* _WHAT TO PRODUCE_: Reproduce every line from the one containing "slaughter converts, more" through the final line of the material, including both ends.

== DATA EXCERPTS ==

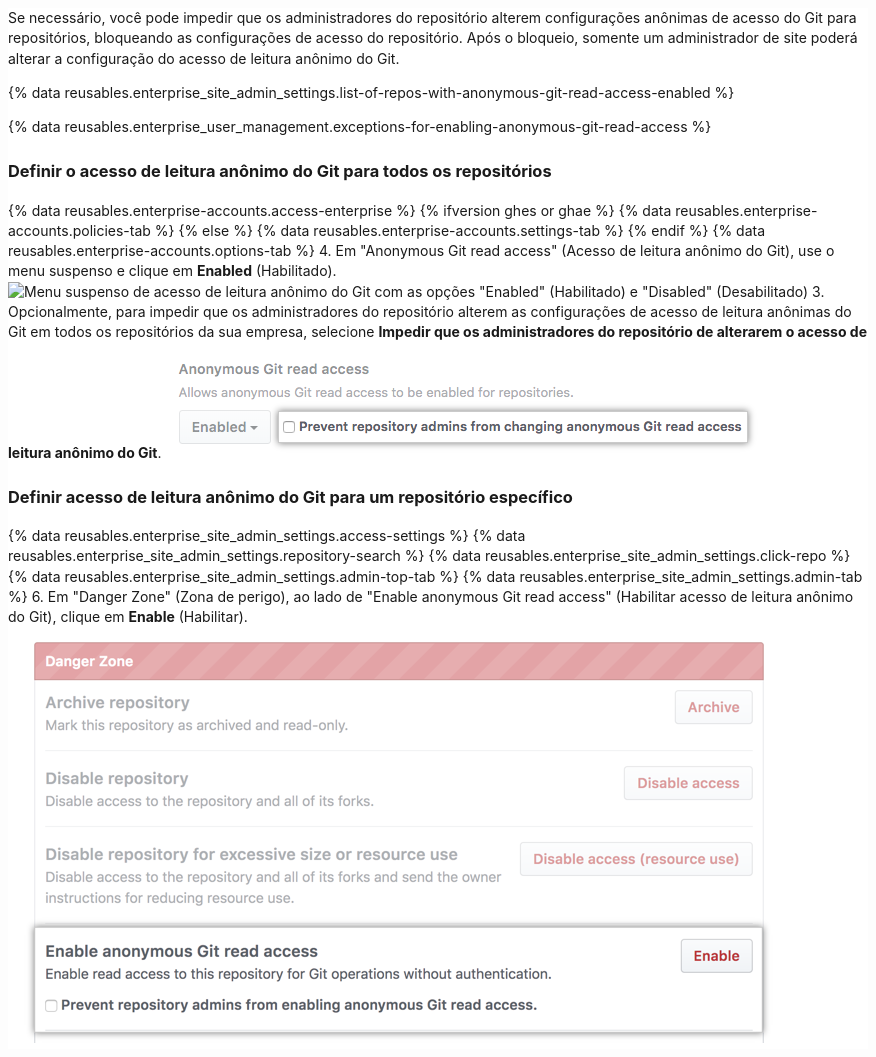 Se necessário, você pode impedir que os administradores do repositório alterem configurações anônimas de acesso do Git para repositórios, bloqueando as configurações de acesso do repositório. Após o bloqueio, somente um administrador de site poderá alterar a configuração do acesso de leitura anônimo do Git.

{% data reusables.enterprise_site_admin_settings.list-of-repos-with-anonymous-git-read-access-enabled %}

{% data reusables.enterprise_user_management.exceptions-for-enabling-anonymous-git-read-access %}

### Definir o acesso de leitura anônimo do Git para todos os repositórios

{% data reusables.enterprise-accounts.access-enterprise %}
{% ifversion ghes or ghae %}
{% data reusables.enterprise-accounts.policies-tab %}
{% else %}
{% data reusables.enterprise-accounts.settings-tab %}
{% endif %}
{% data reusables.enterprise-accounts.options-tab %}
4. Em "Anonymous Git read access" (Acesso de leitura anônimo do Git), use o menu suspenso e clique em **Enabled** (Habilitado). ![Menu suspenso de acesso de leitura anônimo do Git com as opções "Enabled" (Habilitado) e "Disabled" (Desabilitado)
](/assets/images/enterprise/site-admin-settings/enable-anonymous-git-read-access.png)
3. Opcionalmente, para impedir que os administradores do repositório alterem as configurações de acesso de leitura anônimas do Git em todos os repositórios da sua empresa, selecione **Impedir que os administradores do repositório de alterarem o acesso de leitura anônimo do Git**. ![Marque a caixa de seleção para evitar que os administradores do repositório alterem as configurações de acesso de leitura anônimas do Git para todos os repositórios da sua empresa](/assets/images/enterprise/site-admin-settings/globally-lock-repos-from-changing-anonymous-git-read-access.png)

### Definir acesso de leitura anônimo do Git para um repositório específico

{% data reusables.enterprise_site_admin_settings.access-settings %}
{% data reusables.enterprise_site_admin_settings.repository-search %}
{% data reusables.enterprise_site_admin_settings.click-repo %}
{% data reusables.enterprise_site_admin_settings.admin-top-tab %}
{% data reusables.enterprise_site_admin_settings.admin-tab %}
6. Em "Danger Zone" (Zona de perigo), ao lado de "Enable anonymous Git read access" (Habilitar acesso de leitura anônimo do Git), clique em **Enable** (Habilitar). ![Botão "Enabled" (Habilitado) na opção "Enable anonymous Git read access" (Habilitar acesso de leitura anônimo do Git) na zona de perigo das configurações de administração do site ](/assets/images/enterprise/site-admin-settings/site-admin-enable-anonymous-git-read-access.png)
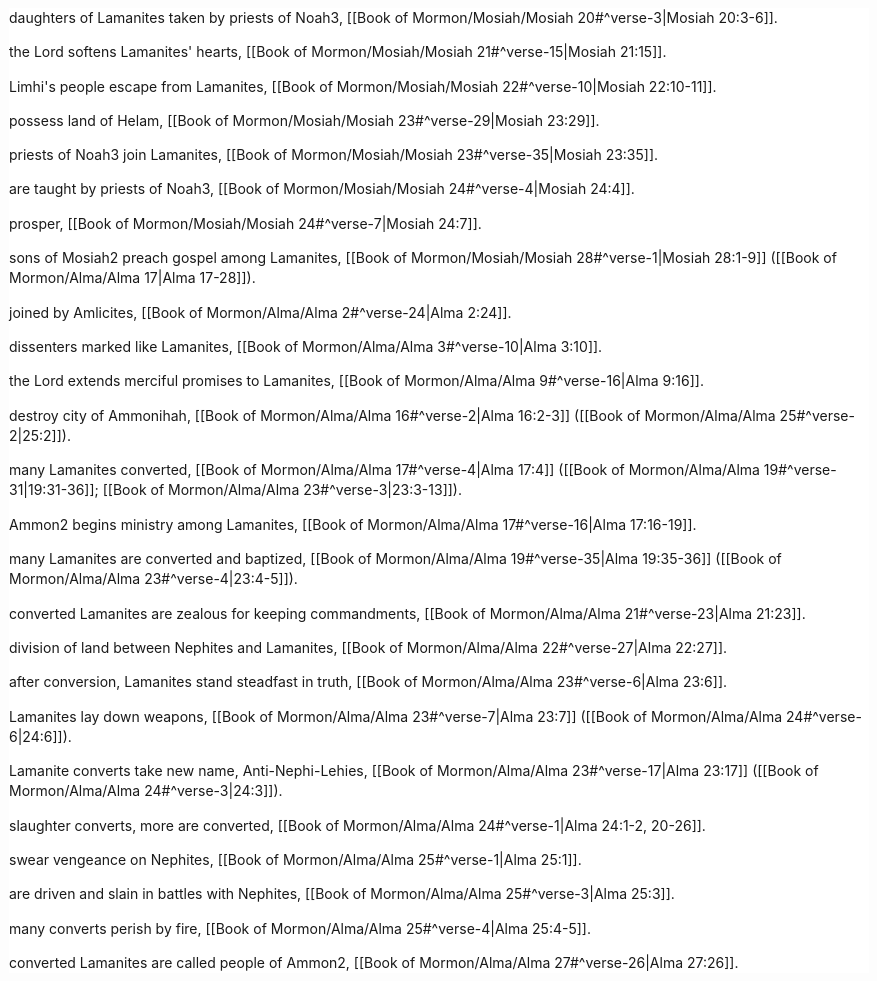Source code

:  daughters of Lamanites taken by priests of Noah3, [[Book of Mormon/Mosiah/Mosiah 20#^verse-3|Mosiah 20:3-6]].

 the Lord softens Lamanites' hearts, [[Book of Mormon/Mosiah/Mosiah 21#^verse-15|Mosiah 21:15]].

 Limhi's people escape from Lamanites, [[Book of Mormon/Mosiah/Mosiah 22#^verse-10|Mosiah 22:10-11]].

 possess land of Helam, [[Book of Mormon/Mosiah/Mosiah 23#^verse-29|Mosiah 23:29]].

 priests of Noah3 join Lamanites, [[Book of Mormon/Mosiah/Mosiah 23#^verse-35|Mosiah 23:35]].

 are taught by priests of Noah3, [[Book of Mormon/Mosiah/Mosiah 24#^verse-4|Mosiah 24:4]].

 prosper, [[Book of Mormon/Mosiah/Mosiah 24#^verse-7|Mosiah 24:7]].

 sons of Mosiah2 preach gospel among Lamanites, [[Book of Mormon/Mosiah/Mosiah 28#^verse-1|Mosiah 28:1-9]] ([[Book of Mormon/Alma/Alma 17|Alma 17-28]]).

 joined by Amlicites, [[Book of Mormon/Alma/Alma 2#^verse-24|Alma 2:24]].

 dissenters marked like Lamanites, [[Book of Mormon/Alma/Alma 3#^verse-10|Alma 3:10]].

 the Lord extends merciful promises to Lamanites, [[Book of Mormon/Alma/Alma 9#^verse-16|Alma 9:16]].

 destroy city of Ammonihah, [[Book of Mormon/Alma/Alma 16#^verse-2|Alma 16:2-3]] ([[Book of Mormon/Alma/Alma 25#^verse-2|25:2]]).

 many Lamanites converted, [[Book of Mormon/Alma/Alma 17#^verse-4|Alma 17:4]] ([[Book of Mormon/Alma/Alma 19#^verse-31|19:31-36]]; [[Book of Mormon/Alma/Alma 23#^verse-3|23:3-13]]).

 Ammon2 begins ministry among Lamanites, [[Book of Mormon/Alma/Alma 17#^verse-16|Alma 17:16-19]].

 many Lamanites are converted and baptized, [[Book of Mormon/Alma/Alma 19#^verse-35|Alma 19:35-36]] ([[Book of Mormon/Alma/Alma 23#^verse-4|23:4-5]]).

 converted Lamanites are zealous for keeping commandments, [[Book of Mormon/Alma/Alma 21#^verse-23|Alma 21:23]].

 division of land between Nephites and Lamanites, [[Book of Mormon/Alma/Alma 22#^verse-27|Alma 22:27]].

 after conversion, Lamanites stand steadfast in truth, [[Book of Mormon/Alma/Alma 23#^verse-6|Alma 23:6]].

 Lamanites lay down weapons, [[Book of Mormon/Alma/Alma 23#^verse-7|Alma 23:7]] ([[Book of Mormon/Alma/Alma 24#^verse-6|24:6]]).

 Lamanite converts take new name, Anti-Nephi-Lehies, [[Book of Mormon/Alma/Alma 23#^verse-17|Alma 23:17]] ([[Book of Mormon/Alma/Alma 24#^verse-3|24:3]]).

 slaughter converts, more are converted, [[Book of Mormon/Alma/Alma 24#^verse-1|Alma 24:1-2, 20-26]].

 swear vengeance on Nephites, [[Book of Mormon/Alma/Alma 25#^verse-1|Alma 25:1]].

 are driven and slain in battles with Nephites, [[Book of Mormon/Alma/Alma 25#^verse-3|Alma 25:3]].

 many converts perish by fire, [[Book of Mormon/Alma/Alma 25#^verse-4|Alma 25:4-5]].

 converted Lamanites are called people of Ammon2, [[Book of Mormon/Alma/Alma 27#^verse-26|Alma 27:26]].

===

* _WRITTEN SOLUTION_:
 slaughter converts, more are converted, [[Book of Mormon/Alma/Alma 24#^verse-1|Alma 24:1-2, 20-26]].

 swear vengeance on Nephites, [[Book of Mormon/Alma/Alma 25#^verse-1|Alma 25:1]].

 are driven and slain in battles with Nephites, [[Book of Mormon/Alma/Alma 25#^verse-3|Alma 25:3]].

 many converts perish by fire, [[Book of Mormon/Alma/Alma 25#^verse-4|Alma 25:4-5]].

 converted Lamanites are called people of Ammon2, [[Book of Mormon/Alma/Alma 27#^verse-26|Alma 27:26]].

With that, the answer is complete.